## Consigna 1:
Enumera las consecuencias del Periodo Especial en Cuba que señala la primera oración del relato.
## Consigna 2:
Según el relato, ¿dónde estaba situada la dulcería «La Corona»?

## Texto seleccionado:
========================================
Relato
Con el advenimiento del Periodo Especial en Cuba, lo que originó más restricciones y por ende la multiplicación de la miseria ya existente, también trajo consigo, el aumento de las desigualdades.
Surgieron las tiendas shopping, a la vez se fueron eliminando los comercios que vendían en moneda nacional. Así cambiaron la mayoría de las dulcerías, ahora pasaban al área dólar. Una de ellas fue la antigua y muy popular dulcería “La Corona” que abastecía de la gustada golosina a la mitad del llamado Casco Histórico, situada en la céntrica calle Santo Tomás esquina a San Carlos, en la ciudad de Santiago de Cuba.
Esta medida causó gran disgusto en la población, muchos niños lloraban por un dulce, del que estaba acostumbrados, ahora sus padres y familiares no poseían las llamadas divisas y les era muy difícil convencerlos que no podían comprarlos y prácticamente salían arrastrados entre convulsos sollozos.
========================================
## Segmento de datos:
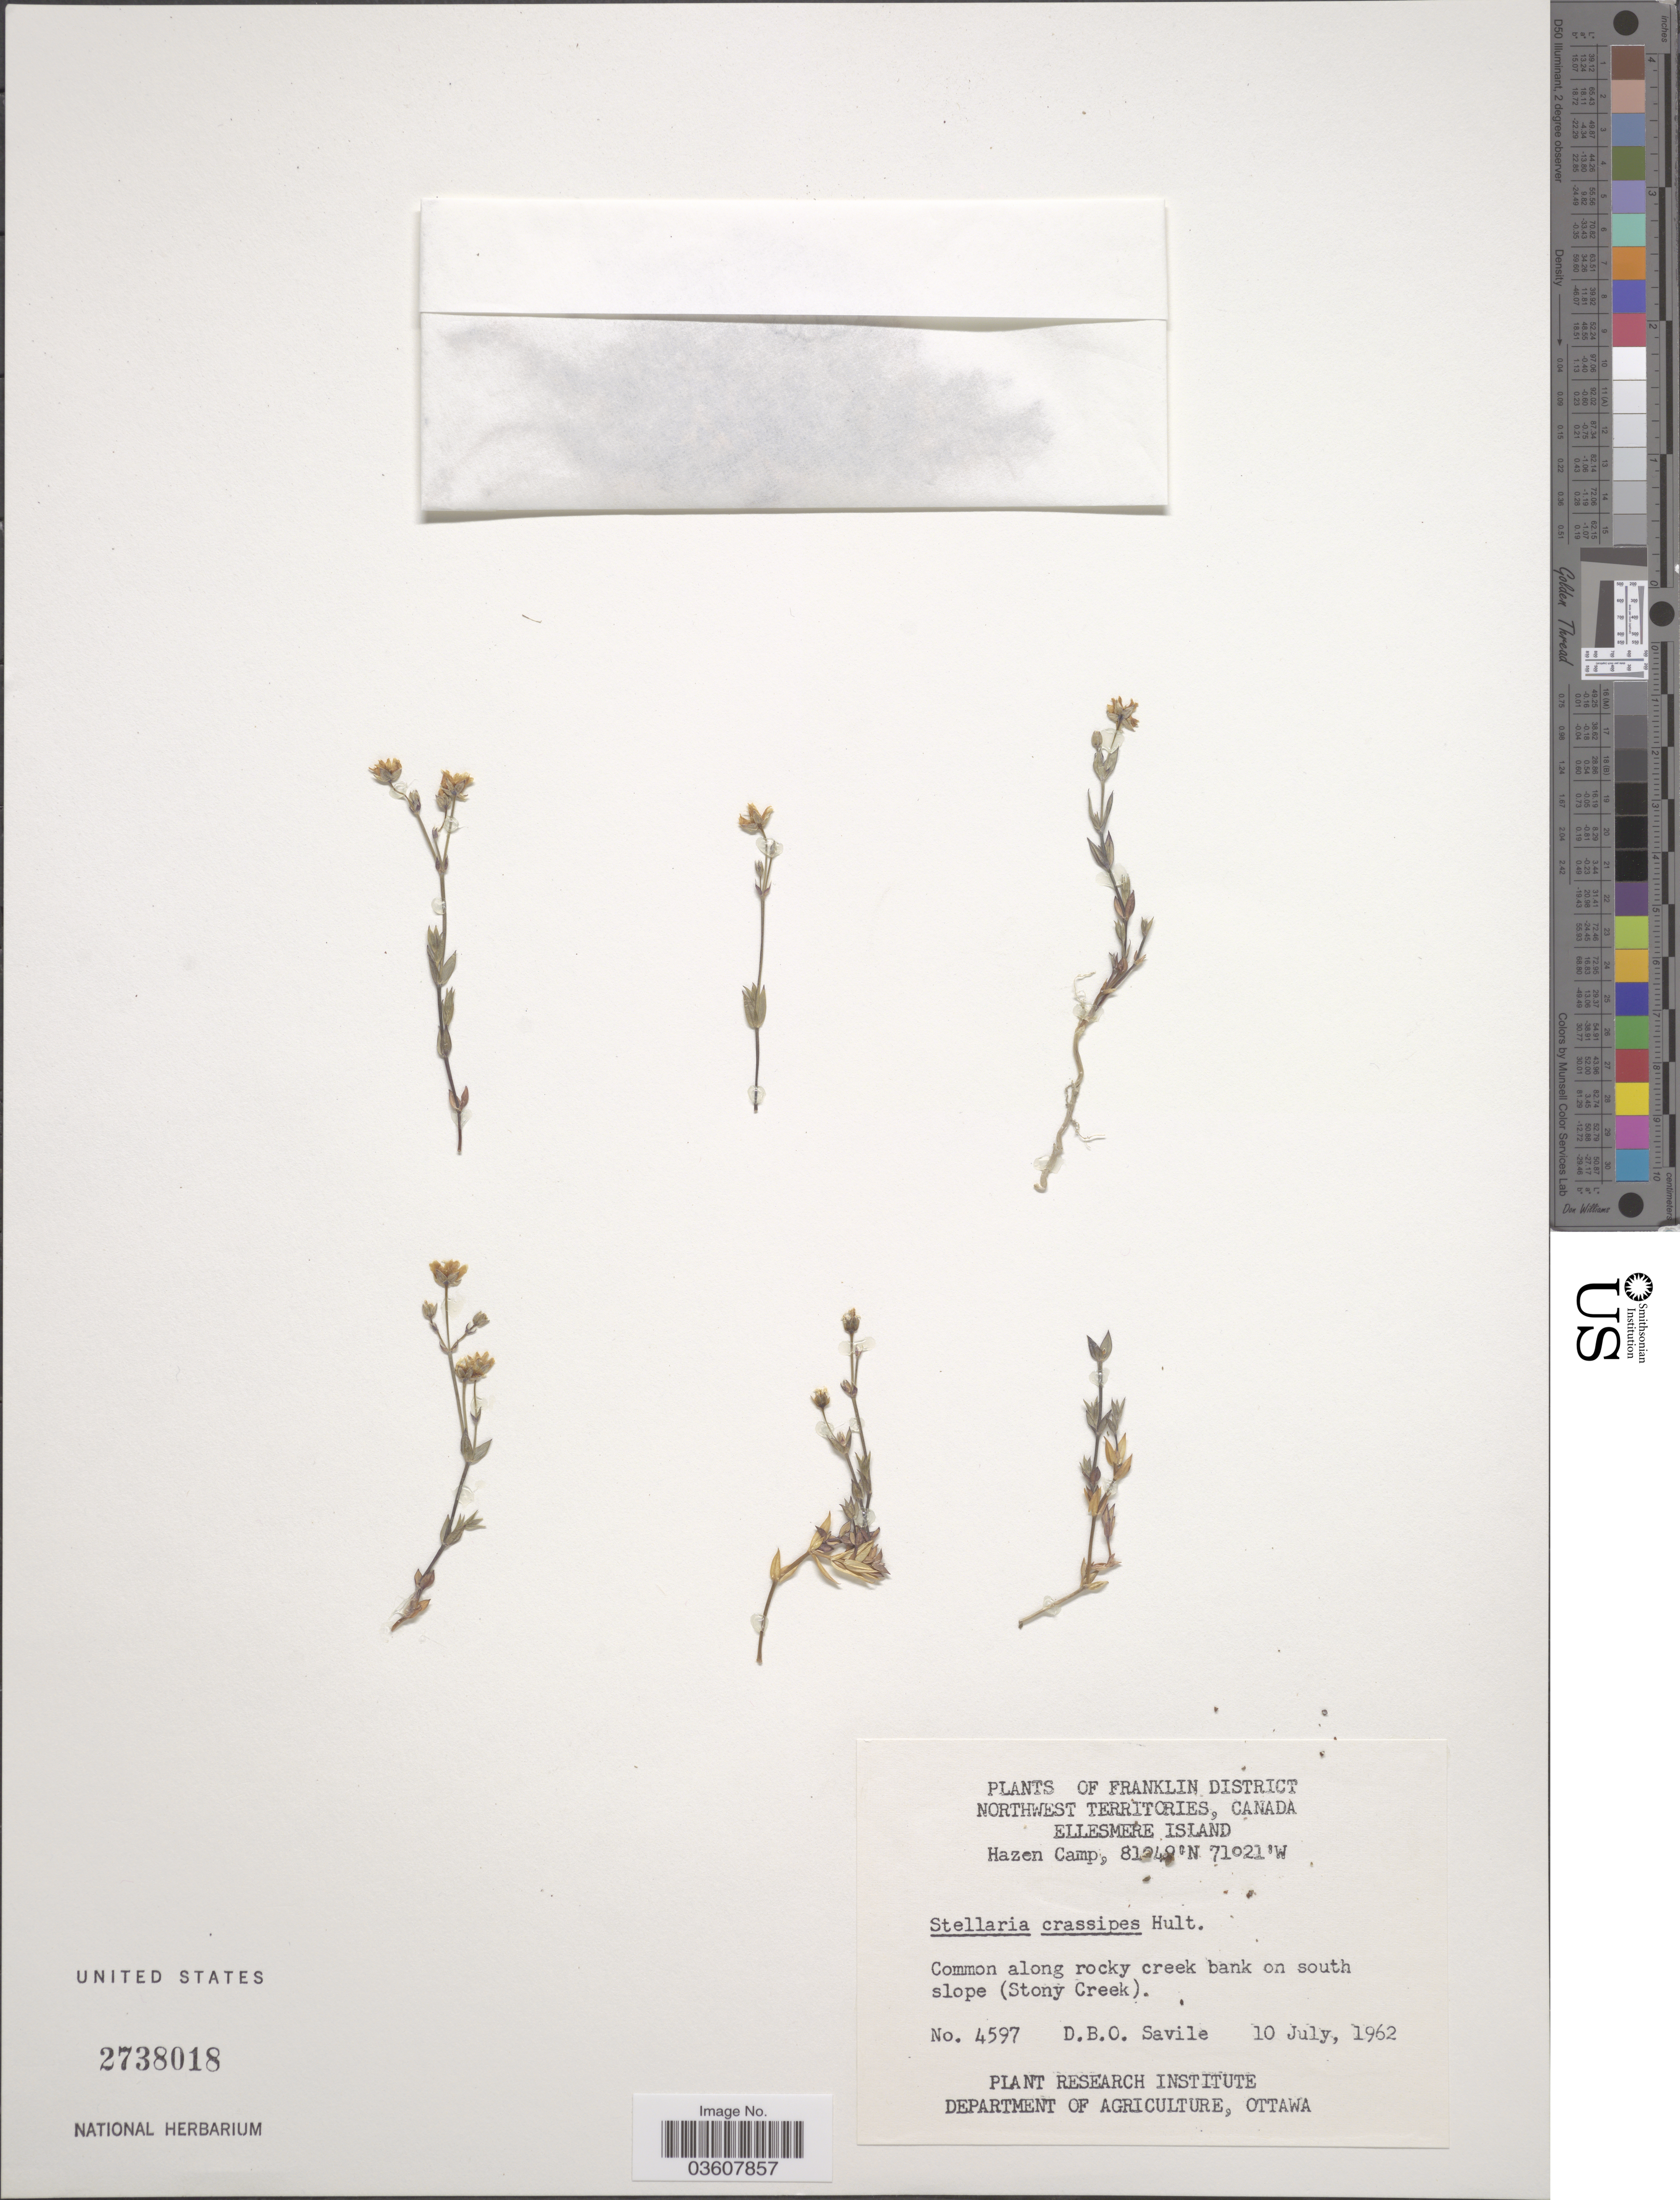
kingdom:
========================================
## Respuesta completa 1:
Más restricciones, la multiplicación de la miseria ya existente y el aumento de las desigualdades.

## Respuesta completa 2:
En la calle Santo Tomás esquina a San Carlos, en la ciudad de Santiago de Cuba.